### Task data

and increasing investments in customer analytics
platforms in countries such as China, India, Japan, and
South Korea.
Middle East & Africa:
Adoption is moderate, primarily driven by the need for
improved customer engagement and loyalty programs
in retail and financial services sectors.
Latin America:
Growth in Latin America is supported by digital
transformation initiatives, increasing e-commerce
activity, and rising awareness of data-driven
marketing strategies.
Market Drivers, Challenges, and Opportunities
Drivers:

######

• _Work instruction_: Look above for the line containing "South Korea.", then please write out that line and each one after it through the end, exactly, with nothing else.

• _Your solution_:
South Korea.
Middle East & Africa:
Adoption is moderate, primarily driven by the need for
improved customer engagement and loyalty programs
in retail and financial services sectors.
Latin America:
Growth in Latin America is supported by digital
transformation initiatives, increasing e-commerce
activity, and rising awareness of data-driven
marketing strategies.
Market Drivers, Challenges, and Opportunities
Drivers:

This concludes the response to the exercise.